Requirements:
1 – From the FSDR documentation, quote the passage starting with "To set no relative" and going on through "percentages. (Default: '')".
2 – According to the FSDR documentation, what does the function return when `return_text` is set to False?

Provided text:
════════════════
There is just one function, called `FSDR` with the parameters below:

- `df`: the pandas DataFrame to process
- `main_col`: the column to compare values in. Percentage differences will be
calculated relative to this column.
- `other_col`: the column to compare values to (ie. the 'other column' to
main_col)
- `rel_thresh`: the threshold above which a relative difference is
considered significant, in percent.
To set no relative threshold set to None. (Default: 30)
- `abs_thresh`: the threshold above which an absolute difference is
considered significant. To set no
absolute threshold set to None. (Default: None)
- `return_text`: Set to True to return human-readable text descriptions of
the significant differences.
If False then return a list of row index values for rows which have
significant differences. (Default: True)
- `markdown`: Set to True to return Markdown formatted text, wrapped in a
Markdown display object for display in the Jupyter notebook. If False,
returns plain text. (Default: True)
- `value_suffix`: A string to be appended to each value in the resulting
text output. For example, allows
all values to be followed by % if they are percentages. (Default: '')
- `comparison_text_larger`: A string to be used in the text output when
describing a value that is larger than another value. (Default: 'larger')
- `comparison_text_smaller`: A string to be used in the text output when
describing a value that is smaller than another value. (Default: 'smaller')
- `value_format_str`: A format string used to format values when included
in the text output. For example: '.2f' for floating point numbers with
two decimal places. (Default: '')
- `intro_text`: Text to be included before the list of significant
differences. For proper markdown formatting this should end in '\n\n'.
(Default: '')
- `min_value`: Minimum value (of either main_col or other_col) to be used
when calculating significant differences. All rows with values lower
than this will be excluded from all calculations. Set to None to disable
minimum value checking. (Default: None)

Returns:
A chunk of human-readable text describing significant differences in
the DataFrame (by default, if `return_text` is True). Otherwise, return
a list of index values for rows where there are significant
differences.
════════════════
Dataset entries
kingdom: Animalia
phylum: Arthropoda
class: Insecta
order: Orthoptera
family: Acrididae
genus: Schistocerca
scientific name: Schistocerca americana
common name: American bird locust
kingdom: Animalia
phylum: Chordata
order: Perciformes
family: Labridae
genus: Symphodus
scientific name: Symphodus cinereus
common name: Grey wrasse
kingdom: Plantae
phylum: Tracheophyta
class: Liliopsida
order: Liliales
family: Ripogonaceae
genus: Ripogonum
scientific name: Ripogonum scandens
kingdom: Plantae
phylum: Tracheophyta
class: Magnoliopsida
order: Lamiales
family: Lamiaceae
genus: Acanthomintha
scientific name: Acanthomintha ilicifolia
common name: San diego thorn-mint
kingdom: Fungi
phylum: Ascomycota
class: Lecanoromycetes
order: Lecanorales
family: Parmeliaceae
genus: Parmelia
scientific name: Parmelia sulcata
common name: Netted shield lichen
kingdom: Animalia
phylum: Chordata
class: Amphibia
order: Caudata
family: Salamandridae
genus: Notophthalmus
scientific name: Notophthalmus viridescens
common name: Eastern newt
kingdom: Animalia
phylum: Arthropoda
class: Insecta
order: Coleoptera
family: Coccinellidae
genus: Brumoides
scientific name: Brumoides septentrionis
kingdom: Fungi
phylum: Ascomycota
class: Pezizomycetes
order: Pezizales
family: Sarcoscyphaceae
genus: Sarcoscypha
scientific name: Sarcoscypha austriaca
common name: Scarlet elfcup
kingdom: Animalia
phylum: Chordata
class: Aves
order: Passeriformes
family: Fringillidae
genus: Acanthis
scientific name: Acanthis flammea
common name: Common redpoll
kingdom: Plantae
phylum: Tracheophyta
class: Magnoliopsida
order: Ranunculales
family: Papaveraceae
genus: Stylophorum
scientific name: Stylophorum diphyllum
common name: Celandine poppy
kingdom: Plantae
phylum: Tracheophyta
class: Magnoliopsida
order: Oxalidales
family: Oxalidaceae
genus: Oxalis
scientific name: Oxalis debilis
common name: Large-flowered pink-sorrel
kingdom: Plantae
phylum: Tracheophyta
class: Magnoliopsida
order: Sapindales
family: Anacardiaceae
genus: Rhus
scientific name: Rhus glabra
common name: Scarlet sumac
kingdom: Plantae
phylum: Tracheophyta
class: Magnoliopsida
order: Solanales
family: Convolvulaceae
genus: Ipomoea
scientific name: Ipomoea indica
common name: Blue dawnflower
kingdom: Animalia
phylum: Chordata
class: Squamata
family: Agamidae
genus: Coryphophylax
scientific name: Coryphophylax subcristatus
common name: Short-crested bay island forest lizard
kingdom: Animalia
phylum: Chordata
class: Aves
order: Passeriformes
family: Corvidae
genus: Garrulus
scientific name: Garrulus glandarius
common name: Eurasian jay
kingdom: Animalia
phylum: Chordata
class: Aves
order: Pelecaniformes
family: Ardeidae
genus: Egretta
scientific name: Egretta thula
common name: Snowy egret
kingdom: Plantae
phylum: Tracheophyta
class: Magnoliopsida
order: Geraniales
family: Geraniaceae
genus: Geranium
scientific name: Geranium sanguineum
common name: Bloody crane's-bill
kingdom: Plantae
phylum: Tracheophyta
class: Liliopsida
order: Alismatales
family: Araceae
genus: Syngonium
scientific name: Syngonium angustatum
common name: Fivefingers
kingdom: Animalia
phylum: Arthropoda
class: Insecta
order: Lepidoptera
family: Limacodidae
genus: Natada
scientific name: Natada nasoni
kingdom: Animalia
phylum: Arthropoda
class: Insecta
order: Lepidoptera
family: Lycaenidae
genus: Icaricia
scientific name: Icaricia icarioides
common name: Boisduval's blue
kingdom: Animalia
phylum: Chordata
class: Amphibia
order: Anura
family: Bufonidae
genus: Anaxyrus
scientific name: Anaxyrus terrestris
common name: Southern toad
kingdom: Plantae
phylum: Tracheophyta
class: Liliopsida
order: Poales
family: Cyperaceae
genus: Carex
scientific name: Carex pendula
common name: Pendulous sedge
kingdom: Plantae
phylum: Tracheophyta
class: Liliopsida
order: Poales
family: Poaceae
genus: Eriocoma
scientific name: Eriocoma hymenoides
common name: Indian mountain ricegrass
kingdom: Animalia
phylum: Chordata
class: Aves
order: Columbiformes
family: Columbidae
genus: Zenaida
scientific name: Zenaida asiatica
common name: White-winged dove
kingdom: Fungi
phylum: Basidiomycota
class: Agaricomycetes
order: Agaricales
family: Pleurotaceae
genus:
════════════════
Full answers:
1 –
To set no relative threshold set to None. (Default: 30)
- `abs_thresh`: the threshold above which an absolute difference is
considered significant. To set no
absolute threshold set to None. (Default: None)
- `return_text`: Set to True to return human-readable text descriptions of
the significant differences.
If False then return a list of row index values for rows which have
significant differences. (Default: True)
- `markdown`: Set to True to return Markdown formatted text, wrapped in a
Markdown display object for display in the Jupyter notebook. If False,
returns plain text. (Default: True)
- `value_suffix`: A string to be appended to each value in the resulting
text output. For example, allows
all values to be followed by % if they are percentages. (Default: '')

2 – It returns a list of row index values for rows that have significant differences.